Была у него мечта одна или не мечта даже, а так… Впрочем, это настолько противоречило его жизненной концепции большой черной работы, что он даже сам себе боялся в этой мечте признаться. Да и писать пока было не о чем: о любви — не знал он никакой любви, ни с кем даже не целовался, о природе — смешно, когда столько написано о природе. Это только если вдруг что случится… Впрочем, что могло случиться с Николаем Николаевичем?

— Да… везет мне на сочинителей, — неправильно истолковал его оживление кот. — Пристал я тут к одному… Тоже сдуру заговорил с ним, вроде как с тобой. Вот уж истинно: нет ума к сорока годам — и не будет. Так поверишь ли, он меня к приятелям своим подбрасывал, чтобы я послушал, что о нем говорят. Покормите, бает, кота моего с недельку, уезжаю я… А сам дома сидит, глаза выпучив. Очень был к своей славе болезненный. Ну, мне все были рады, — добавил Степан Васильевич с гордостью.

— Нет, я книг не сочиняю, — конфузясь и прикрывая рот рукою, сказал Николай Николаевич. Почему-то казалось ему, что, когда он краснеет, зубы его особенно выступают вперед. — Другие сочиняют, а я их выдаю.

— Это как? — помолчав, поинтересовался кот. — За плату, что ли?

— Нет, за так, — ответил Николай Николаевич. — Есть такие книги, что сам бы платил, только бы почаще брали.

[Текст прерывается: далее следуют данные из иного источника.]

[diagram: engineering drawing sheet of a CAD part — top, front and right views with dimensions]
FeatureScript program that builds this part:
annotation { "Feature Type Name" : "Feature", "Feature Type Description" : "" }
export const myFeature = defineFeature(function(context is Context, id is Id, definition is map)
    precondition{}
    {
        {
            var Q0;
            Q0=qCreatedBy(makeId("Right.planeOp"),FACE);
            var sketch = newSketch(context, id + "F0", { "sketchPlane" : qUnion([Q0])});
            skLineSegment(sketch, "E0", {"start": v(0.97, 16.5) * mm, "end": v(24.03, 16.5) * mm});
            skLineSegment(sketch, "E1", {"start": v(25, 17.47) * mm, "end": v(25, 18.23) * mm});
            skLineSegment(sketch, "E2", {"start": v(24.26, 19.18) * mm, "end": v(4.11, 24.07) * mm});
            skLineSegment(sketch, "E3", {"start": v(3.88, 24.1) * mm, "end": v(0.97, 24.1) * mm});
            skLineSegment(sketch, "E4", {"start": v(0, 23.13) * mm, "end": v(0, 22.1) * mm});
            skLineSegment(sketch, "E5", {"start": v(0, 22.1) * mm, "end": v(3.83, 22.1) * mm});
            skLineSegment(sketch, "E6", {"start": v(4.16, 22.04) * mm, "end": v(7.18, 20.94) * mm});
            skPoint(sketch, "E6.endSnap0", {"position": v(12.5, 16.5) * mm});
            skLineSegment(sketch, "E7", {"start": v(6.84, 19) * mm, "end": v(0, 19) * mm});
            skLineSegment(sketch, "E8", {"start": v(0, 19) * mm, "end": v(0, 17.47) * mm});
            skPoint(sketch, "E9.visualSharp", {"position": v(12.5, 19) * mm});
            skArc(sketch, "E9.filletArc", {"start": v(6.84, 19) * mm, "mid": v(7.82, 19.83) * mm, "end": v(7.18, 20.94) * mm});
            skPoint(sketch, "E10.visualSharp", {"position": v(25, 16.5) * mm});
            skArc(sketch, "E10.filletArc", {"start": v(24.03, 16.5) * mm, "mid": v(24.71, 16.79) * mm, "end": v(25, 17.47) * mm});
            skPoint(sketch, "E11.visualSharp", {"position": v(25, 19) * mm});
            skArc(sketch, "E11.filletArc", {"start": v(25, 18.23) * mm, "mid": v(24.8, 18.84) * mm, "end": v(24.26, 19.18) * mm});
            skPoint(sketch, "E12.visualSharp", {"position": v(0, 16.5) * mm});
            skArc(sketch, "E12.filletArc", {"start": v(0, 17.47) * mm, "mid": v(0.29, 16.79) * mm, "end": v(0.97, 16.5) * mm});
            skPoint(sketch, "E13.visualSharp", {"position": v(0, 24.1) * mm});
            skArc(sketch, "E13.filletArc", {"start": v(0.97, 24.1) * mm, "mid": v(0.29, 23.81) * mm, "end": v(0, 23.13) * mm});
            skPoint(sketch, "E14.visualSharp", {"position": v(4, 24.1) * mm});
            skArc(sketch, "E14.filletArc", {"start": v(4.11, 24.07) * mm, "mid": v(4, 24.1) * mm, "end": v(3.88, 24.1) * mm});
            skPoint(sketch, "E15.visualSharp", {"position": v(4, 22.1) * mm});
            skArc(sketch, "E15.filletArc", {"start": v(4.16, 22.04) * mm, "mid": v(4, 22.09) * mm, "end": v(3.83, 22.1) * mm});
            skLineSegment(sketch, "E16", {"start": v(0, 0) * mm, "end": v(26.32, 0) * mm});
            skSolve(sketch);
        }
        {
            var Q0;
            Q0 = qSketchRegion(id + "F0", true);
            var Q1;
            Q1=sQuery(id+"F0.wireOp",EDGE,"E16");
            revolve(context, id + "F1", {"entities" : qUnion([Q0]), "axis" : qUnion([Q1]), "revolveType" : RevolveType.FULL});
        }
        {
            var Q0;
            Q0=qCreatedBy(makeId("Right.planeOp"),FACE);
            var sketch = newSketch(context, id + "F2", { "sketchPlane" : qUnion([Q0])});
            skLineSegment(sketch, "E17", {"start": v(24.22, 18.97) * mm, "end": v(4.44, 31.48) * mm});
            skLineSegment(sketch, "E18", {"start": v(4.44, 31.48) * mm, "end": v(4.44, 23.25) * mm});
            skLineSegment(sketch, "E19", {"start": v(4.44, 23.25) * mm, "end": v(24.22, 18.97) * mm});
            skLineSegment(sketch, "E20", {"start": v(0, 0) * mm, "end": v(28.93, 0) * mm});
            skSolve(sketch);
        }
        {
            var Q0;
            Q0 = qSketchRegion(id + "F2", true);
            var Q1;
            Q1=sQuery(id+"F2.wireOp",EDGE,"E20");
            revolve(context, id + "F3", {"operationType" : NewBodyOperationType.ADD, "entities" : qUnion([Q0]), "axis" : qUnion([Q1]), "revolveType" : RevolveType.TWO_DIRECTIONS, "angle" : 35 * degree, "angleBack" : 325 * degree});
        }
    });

— Так ты, значит, книги выдаешь, не сочинителей… — проговорил Степан Васильевич. Как и многие старики, он соображал с натугой. — А почто ты их дома не держишь? Комнатенка у тебя считай что пустая.

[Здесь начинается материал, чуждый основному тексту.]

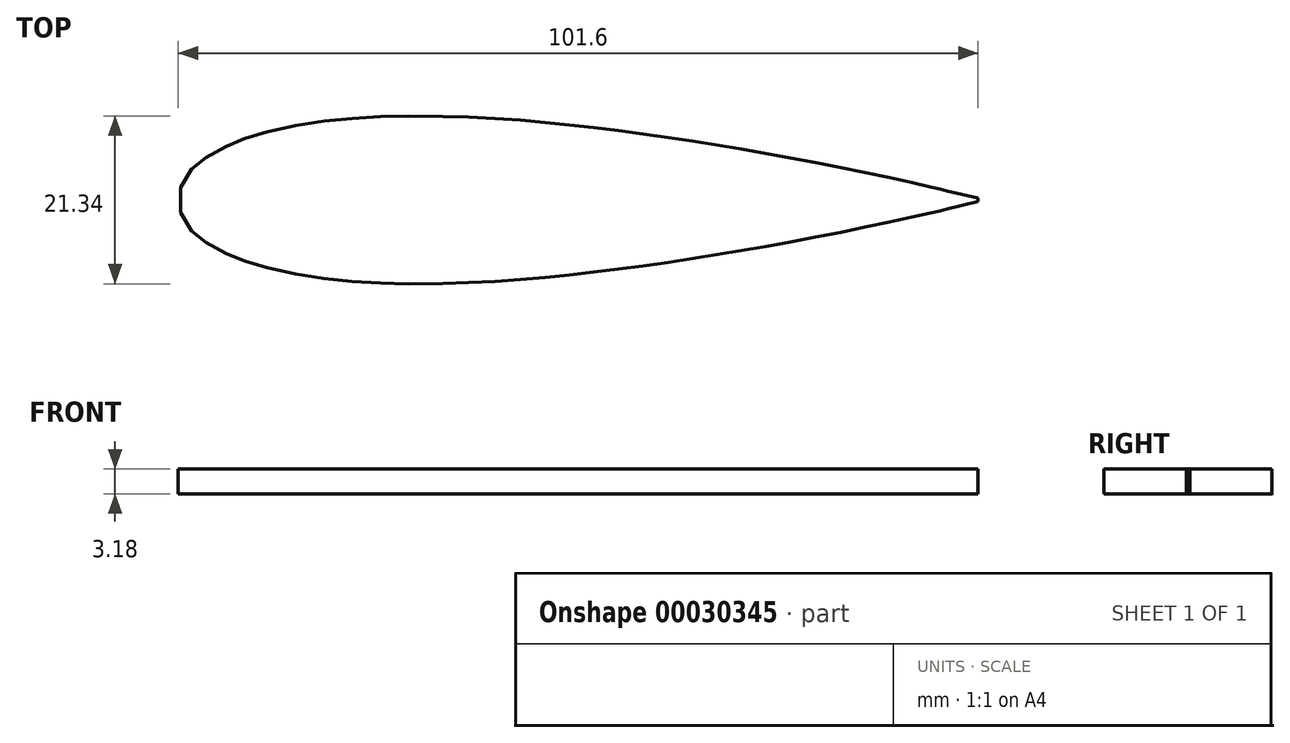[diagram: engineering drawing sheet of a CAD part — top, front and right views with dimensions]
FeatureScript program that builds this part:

— Да ведь не мои они, книги. В специальном помещении собраны.

— Это жаль, — вздохнул кот. — Очень я книги люблю.

— Как? Ты и читать умеешь?

— По-вашему, по-теперешнему — трудно, — признался кот. — Старые книги еще могу. А в новых не разбери поймешь, кто спросил, кто ответил, кто с кем говорит. Пьесы очень люблю читать, там всё это обозначено. Вот «Кота Мура» еще прочел.

— Ого! Так вы и Гофмана знаете?

— И Гофмана, и братьев Гримм, — с важностью сказал Степан Васильевич. — Но скажу я так, что сказки ихние немецкие намного наших страшнее. Я вот сроду людей не пугал. Смешил — это да, удивлял — это да, а пугать с души воротит. Ты-то хоть меня не забоялся?

— Я привык, — сказал Николай Николаевич застенчиво. — Со мной даже вещи неживые разговаривают. Диван, например: «Сукин сын ты, — говорит, — Николашка, совсем ты, — говорит, — меня засалил».

— Этот? — Кот обнюхал диван, подозрительно фыркнул. — Этот может. Дух от него подлый исходит.

Посидели, помолчали.

— Значит, к книгам приставлен… — задумчиво повторил Степан Васильевич. — Это хорошо, конечно. Служба тихая…

— Тихая-то тихая… — ответил Николай Николаевич — и тяжко вздохнул.

— Вот те слава! — удивился кот. Он спрыгнул с дивана и, подойдя к Николаю Николаевичу, сел у его ног, заглянул снизу.

— Что ты, Колюшка, что сгоревался? — ласково спросил он. — Скажи.

— А, Степан Васильевич, всё то же, — отвечал Николай Николаевич. — Принес вот песку, а зачем? Всё равно ты от меня уйдешь, и опять я один останусь… — Он махнул рукой. — Ну да ладно. Ты-то здесь не скучал? Молочко не кислое попалось?

— Может, и кислое, только я его давно съел. Ты бы мне нарушил хлебца, что-то меня на твердую пищу потянуло, от молока в животе брюнчит.

— Да брось ты «хлебца», — засуетился Николай Николаевич. — Вот я тебе тут кое-чего вкусненького купил.

— Наедки-накуски, что ли? — поморщился кот. — Не люблю. Мне бы хлебца ржаного… Э, да это рыбкой запахло. Стар я стал, не учуял от двери.

— Любишь рыбку? — обрадовался Николай Николаевич.

— Люблю… — умильно сказал Стёпа. — Я ведь кот морской, с побережья.